- TO DO: Retype, word for word, only the lines from the one with "до здоров’я." through the last line of the data below.

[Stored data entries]
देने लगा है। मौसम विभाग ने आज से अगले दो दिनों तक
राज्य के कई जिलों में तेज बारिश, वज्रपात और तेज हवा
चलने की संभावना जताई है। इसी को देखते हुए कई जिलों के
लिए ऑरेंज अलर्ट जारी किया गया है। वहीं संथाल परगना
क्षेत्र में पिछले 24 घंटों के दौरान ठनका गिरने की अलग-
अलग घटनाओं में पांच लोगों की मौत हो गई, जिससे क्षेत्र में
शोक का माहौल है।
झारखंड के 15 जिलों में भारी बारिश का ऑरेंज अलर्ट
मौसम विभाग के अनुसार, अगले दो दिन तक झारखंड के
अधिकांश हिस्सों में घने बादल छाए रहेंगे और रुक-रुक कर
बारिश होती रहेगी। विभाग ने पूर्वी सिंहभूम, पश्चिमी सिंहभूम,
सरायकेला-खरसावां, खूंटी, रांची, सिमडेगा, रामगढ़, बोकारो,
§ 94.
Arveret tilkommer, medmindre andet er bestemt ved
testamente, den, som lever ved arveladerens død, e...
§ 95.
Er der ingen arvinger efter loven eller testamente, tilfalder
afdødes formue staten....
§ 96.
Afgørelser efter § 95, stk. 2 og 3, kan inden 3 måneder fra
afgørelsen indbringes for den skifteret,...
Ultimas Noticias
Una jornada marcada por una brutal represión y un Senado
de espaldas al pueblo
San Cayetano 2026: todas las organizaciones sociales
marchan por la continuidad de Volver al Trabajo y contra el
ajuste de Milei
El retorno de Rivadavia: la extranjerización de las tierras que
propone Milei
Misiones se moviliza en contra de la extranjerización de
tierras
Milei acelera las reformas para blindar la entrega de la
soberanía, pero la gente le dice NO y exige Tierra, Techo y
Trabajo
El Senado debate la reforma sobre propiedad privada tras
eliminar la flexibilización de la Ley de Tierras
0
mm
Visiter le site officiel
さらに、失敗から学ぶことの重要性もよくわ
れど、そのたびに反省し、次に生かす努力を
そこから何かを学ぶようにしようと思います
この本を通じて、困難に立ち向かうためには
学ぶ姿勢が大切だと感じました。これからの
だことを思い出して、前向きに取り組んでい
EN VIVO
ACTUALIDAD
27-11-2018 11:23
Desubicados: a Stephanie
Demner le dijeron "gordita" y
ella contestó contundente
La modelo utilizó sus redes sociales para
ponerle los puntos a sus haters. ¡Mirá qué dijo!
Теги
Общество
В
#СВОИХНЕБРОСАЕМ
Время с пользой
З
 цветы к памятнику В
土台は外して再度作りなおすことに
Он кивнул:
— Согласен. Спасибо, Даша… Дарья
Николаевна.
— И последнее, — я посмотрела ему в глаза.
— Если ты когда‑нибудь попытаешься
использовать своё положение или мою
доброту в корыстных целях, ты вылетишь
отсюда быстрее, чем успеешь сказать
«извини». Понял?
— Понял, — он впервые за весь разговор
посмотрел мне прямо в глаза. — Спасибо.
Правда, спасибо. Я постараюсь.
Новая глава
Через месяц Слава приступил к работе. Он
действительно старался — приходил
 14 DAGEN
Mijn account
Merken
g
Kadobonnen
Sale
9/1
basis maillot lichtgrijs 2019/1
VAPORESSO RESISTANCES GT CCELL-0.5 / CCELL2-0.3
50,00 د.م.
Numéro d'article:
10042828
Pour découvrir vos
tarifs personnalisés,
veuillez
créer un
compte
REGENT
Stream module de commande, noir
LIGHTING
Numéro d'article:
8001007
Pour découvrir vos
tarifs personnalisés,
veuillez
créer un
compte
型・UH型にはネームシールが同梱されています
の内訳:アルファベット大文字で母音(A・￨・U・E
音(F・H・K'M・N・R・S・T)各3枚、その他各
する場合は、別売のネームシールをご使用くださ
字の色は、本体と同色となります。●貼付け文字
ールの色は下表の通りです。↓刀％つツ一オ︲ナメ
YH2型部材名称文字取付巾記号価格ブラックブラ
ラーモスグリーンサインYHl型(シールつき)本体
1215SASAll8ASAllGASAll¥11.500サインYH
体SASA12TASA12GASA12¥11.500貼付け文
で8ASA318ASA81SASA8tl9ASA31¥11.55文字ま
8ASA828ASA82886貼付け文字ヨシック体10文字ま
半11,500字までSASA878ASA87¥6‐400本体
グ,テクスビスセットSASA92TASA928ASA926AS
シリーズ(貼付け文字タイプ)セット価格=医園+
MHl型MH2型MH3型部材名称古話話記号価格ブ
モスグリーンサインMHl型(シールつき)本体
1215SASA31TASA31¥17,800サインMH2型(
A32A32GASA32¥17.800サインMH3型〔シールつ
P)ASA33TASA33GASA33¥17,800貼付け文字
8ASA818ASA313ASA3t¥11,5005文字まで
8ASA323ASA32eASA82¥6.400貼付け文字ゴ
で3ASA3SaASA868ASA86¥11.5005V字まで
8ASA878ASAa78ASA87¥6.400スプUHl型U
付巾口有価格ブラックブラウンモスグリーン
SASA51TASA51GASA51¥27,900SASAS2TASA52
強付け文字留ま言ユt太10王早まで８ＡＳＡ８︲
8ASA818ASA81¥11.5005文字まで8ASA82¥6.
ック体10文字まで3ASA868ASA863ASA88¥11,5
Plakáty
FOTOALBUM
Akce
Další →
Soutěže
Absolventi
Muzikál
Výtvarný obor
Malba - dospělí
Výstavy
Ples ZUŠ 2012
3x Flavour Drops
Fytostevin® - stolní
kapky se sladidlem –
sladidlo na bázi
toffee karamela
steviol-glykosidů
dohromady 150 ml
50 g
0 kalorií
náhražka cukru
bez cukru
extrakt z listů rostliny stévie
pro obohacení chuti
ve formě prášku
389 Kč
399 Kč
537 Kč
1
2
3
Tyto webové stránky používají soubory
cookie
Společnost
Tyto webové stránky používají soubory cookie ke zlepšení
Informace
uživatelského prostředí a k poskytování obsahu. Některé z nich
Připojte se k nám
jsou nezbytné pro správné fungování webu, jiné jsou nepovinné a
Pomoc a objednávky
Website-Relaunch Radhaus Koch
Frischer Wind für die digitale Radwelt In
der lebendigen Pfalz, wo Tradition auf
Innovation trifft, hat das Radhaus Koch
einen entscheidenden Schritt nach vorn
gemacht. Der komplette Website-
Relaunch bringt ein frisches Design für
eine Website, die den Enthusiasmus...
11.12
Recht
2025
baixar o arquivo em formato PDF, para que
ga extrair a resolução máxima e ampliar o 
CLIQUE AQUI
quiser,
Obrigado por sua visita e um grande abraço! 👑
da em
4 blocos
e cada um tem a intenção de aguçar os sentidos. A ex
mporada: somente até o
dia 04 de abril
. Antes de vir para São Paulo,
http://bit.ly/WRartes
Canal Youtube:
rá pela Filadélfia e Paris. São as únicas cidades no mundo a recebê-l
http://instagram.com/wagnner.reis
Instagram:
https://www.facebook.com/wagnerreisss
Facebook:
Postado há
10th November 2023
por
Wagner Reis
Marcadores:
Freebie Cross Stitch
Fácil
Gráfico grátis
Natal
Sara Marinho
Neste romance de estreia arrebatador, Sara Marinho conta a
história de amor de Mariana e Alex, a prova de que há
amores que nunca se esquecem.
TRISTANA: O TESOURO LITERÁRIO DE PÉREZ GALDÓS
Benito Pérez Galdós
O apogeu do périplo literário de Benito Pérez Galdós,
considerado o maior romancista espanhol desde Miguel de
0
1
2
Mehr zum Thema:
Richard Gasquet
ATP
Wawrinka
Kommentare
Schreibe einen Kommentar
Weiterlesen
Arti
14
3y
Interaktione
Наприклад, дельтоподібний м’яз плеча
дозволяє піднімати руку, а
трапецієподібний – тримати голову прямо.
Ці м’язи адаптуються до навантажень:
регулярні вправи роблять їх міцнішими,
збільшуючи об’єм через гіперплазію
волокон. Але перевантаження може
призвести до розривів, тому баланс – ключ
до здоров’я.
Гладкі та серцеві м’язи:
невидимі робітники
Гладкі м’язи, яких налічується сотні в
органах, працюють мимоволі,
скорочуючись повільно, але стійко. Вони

- RESULT OF THIS TASK:
до здоров’я.
Гладкі та серцеві м’язи:
невидимі робітники
Гладкі м’язи, яких налічується сотні в
органах, працюють мимоволі,
скорочуючись повільно, але стійко. Вони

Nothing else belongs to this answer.